----- Source data

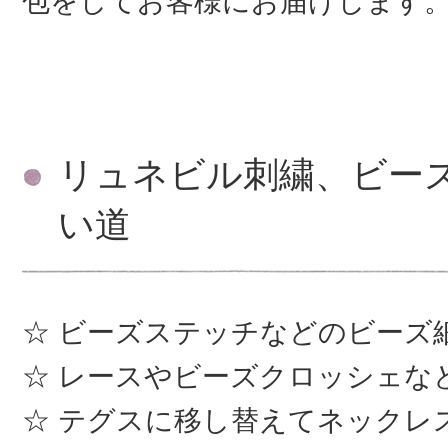
包をしてお客様にお届けします
リュネビル刺繍、ビー
い道
ビーズステッチなどのビーズ
レースやビーズクロッシェな
テグスに移し替えてネックレ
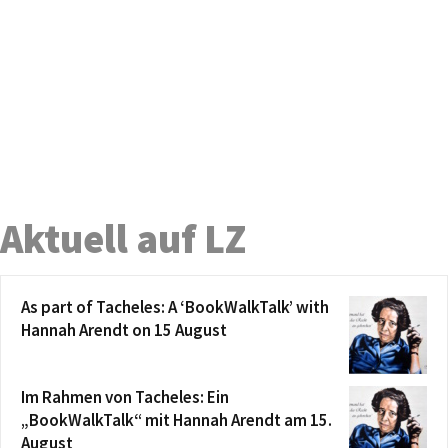
Aktuell auf LZ
As part of Tacheles: A ‘BookWalkTalk’ with
Hannah Arendt on 15 August
Im Rahmen von Tacheles: Ein
„BookWalkTalk“ mit Hannah Arendt am 15.
August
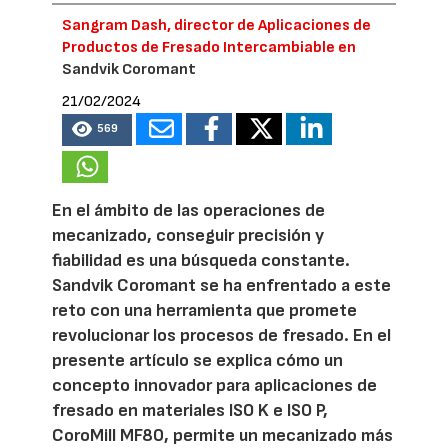
Sangram Dash, director de Aplicaciones de
Productos de Fresado Intercambiable en
Sandvik Coromant
21/02/2024
569
En el ámbito de las operaciones de
mecanizado, conseguir precisión y
fiabilidad es una búsqueda constante.
Sandvik Coromant se ha enfrentado a este
reto con una herramienta que promete
revolucionar los procesos de fresado. En el
presente artículo se explica cómo un
concepto innovador para aplicaciones de
fresado en materiales ISO K e ISO P,
CoroMill MF80, permite un mecanizado más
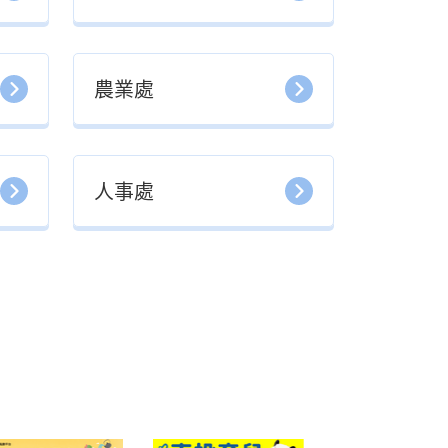
農業處
人事處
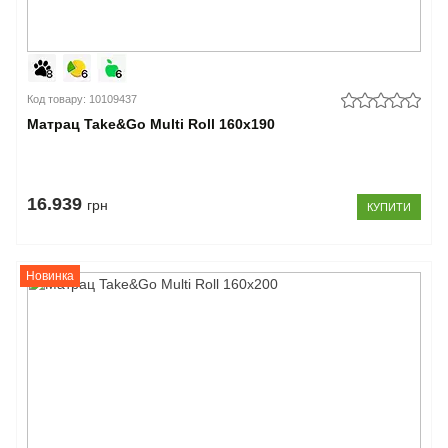
Код товару: 10109437
Матрац Take&Go Multi Roll 160x190
16.939
грн
КУПИТИ
Новинка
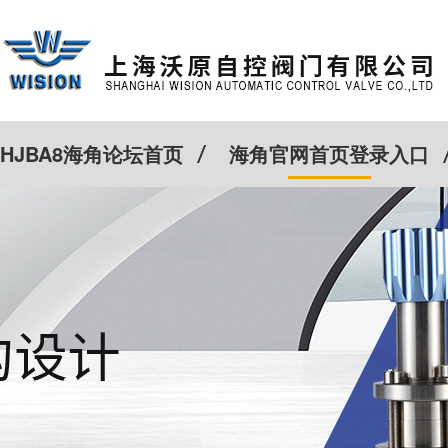
HJBA8海角论坛首页
海角官网首页登录入口
特殊定制
客户案例
Cv计算器
新闻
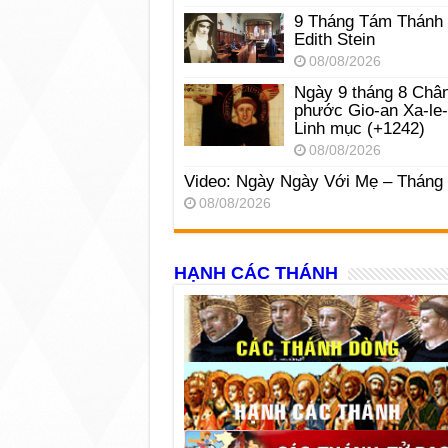
9 Tháng Tám Thánh
Edith Stein
08/08/2026
Ngày 9 tháng 8 Châ
phước Gio-an Xa-le
Linh mục (+1242)
08/08/2026
Video: Ngày Ngày Với Mẹ – Tháng
08/08/2026
HẠNH CÁC THÁNH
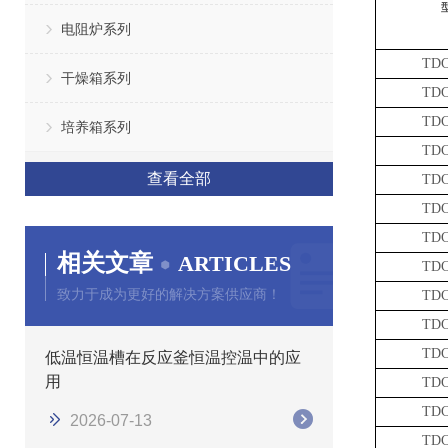
电阻炉系列
TDC
干燥箱系列
TDC
TDC
培养箱系列
TDC
查看全部
TDC
TDC
TDC
相关文章
ARTICLES
TDC
致力于成为更好的解决方案供应商！
TDC
TDC
TDC
低温恒温槽在反应釜恒温控温中的应
用
TDC
TDC
2026-07-13
TDC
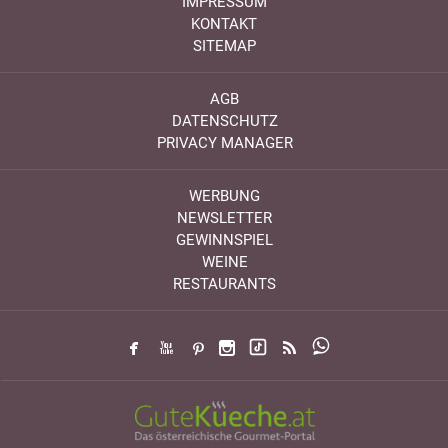
IMPRESSUM
KONTAKT
SITEMAP
AGB
DATENSCHUTZ
PRIVACY MANAGER
WERBUNG
NEWSLETTER
GEWINNSPIEL
WEINE
RESTAURANTS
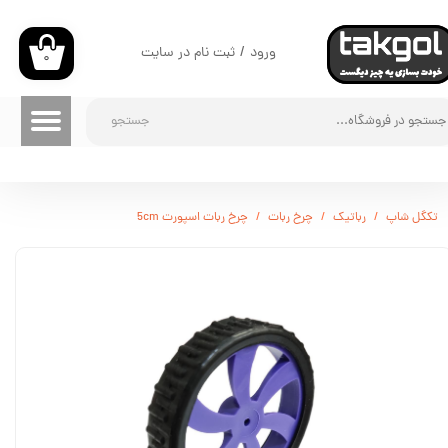
حساب کاربری من
ورود
/
ثبت نام در سایت
۰
تغییر گذر واژه
جستجو
سفارشات
خروج از حساب کاربری
تکگل شاپ
رباتیک
چرخ ربات
چرخ ربات اسپورت 5cm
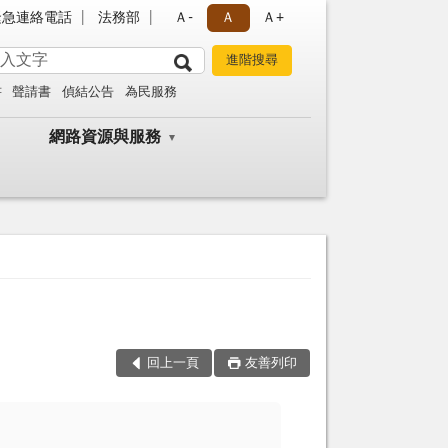
緊急連絡電話
法務部
Ａ-
Ａ
Ａ+
書
聲請書
偵結公告
為民服務
網路資源與服務
回上一頁
友善列印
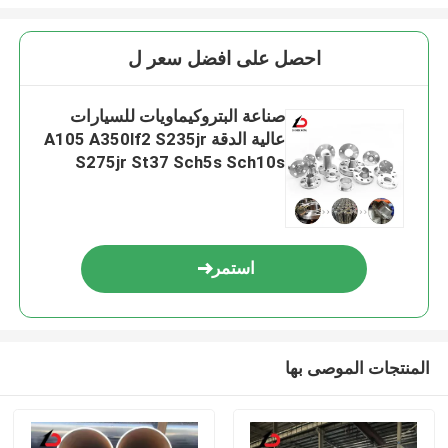
احصل على افضل سعر ل
صناعة البتروكيماويات للسيارات
عالية الدقة A105 A350lf2 S235jr
S275jr St37 Sch5s Sch10s
Sch10
استمر
المنتجات الموصى بها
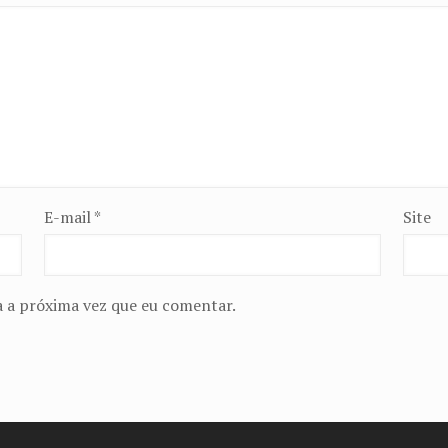
E-mail
*
Site
 a próxima vez que eu comentar.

----------

What you should do. Reproduce these lines with every occurrence of "TDC" changed to "T.D.C." and everything else left as it is, omitting the pictures.

Exercise solution.
包をしてお客様にお届けします
リュネビル刺繍、ビー
い道
ビーズステッチなどのビーズ
レースやビーズクロッシェな
テグスに移し替えてネックレ
Aktuell auf LZ
As part of Tacheles: A ‘BookWalkTalk’ with
Hannah Arendt on 15 August
Im Rahmen von Tacheles: Ein
„BookWalkTalk“ mit Hannah Arendt am 15.
August
Sangram Dash, director de Aplicaciones de
Productos de Fresado Intercambiable en
Sandvik Coromant
21/02/2024
569
En el ámbito de las operaciones de
mecanizado, conseguir precisión y
fiabilidad es una búsqueda constante.
Sandvik Coromant se ha enfrentado a este
reto con una herramienta que promete
revolucionar los procesos de fresado. En el
presente artículo se explica cómo un
concepto innovador para aplicaciones de
fresado en materiales ISO K e ISO P,
CoroMill MF80, permite un mecanizado más
農業處
人事處
Код товару: 10109437
Матрац Take&Go Multi Roll 160x190
16.939
грн
КУПИТИ
Новинка
HJBA8海角论坛首页
海角官网首页登录入口
特殊定制
客户案例
Cv计算器
新闻
9 Tháng Tám Thánh
Edith Stein
08/08/2026
Ngày 9 tháng 8 Châ
phước Gio-an Xa-le
Linh mục (+1242)
08/08/2026
Video: Ngày Ngày Với Mẹ – Tháng
08/08/2026
HẠNH CÁC THÁNH
电阻炉系列
T.D.C.
干燥箱系列
T.D.C.
T.D.C.
培养箱系列
T.D.C.
查看全部
T.D.C.
T.D.C.
T.D.C.
相关文章
ARTICLES
T.D.C.
致力于成为更好的解决方案供应商！
T.D.C.
T.D.C.
T.D.C.
低温恒温槽在反应釜恒温控温中的应
用
T.D.C.
T.D.C.
2026-07-13
T.D.C.
IMPRESSUM
KONTAKT
SITEMAP
AGB
DATENSCHUTZ
PRIVACY MANAGER
WERBUNG
NEWSLETTER
GEWINNSPIEL
WEINE
RESTAURANTS
حساب کاربری من
ورود
/
ثبت نام در سایت
۰
تغییر گذر واژه
جستجو
سفارشات
خروج از حساب کاربری
تکگل شاپ
رباتیک
چرخ ربات
چرخ ربات اسپورت 5cm
緊急連絡電話
法務部
Ａ-
Ａ
Ａ+
書
聲請書
偵結公告
為民服務
網路資源與服務
回上一頁
友善列印
احصل على افضل سعر ل
صناعة البتروكيماويات للسيارات
عالية الدقة A105 A350lf2 S235jr
S275jr St37 Sch5s Sch10s
Sch10
استمر
المنتجات الموصى بها
E-mail
*
Site
 a próxima vez que eu comentar.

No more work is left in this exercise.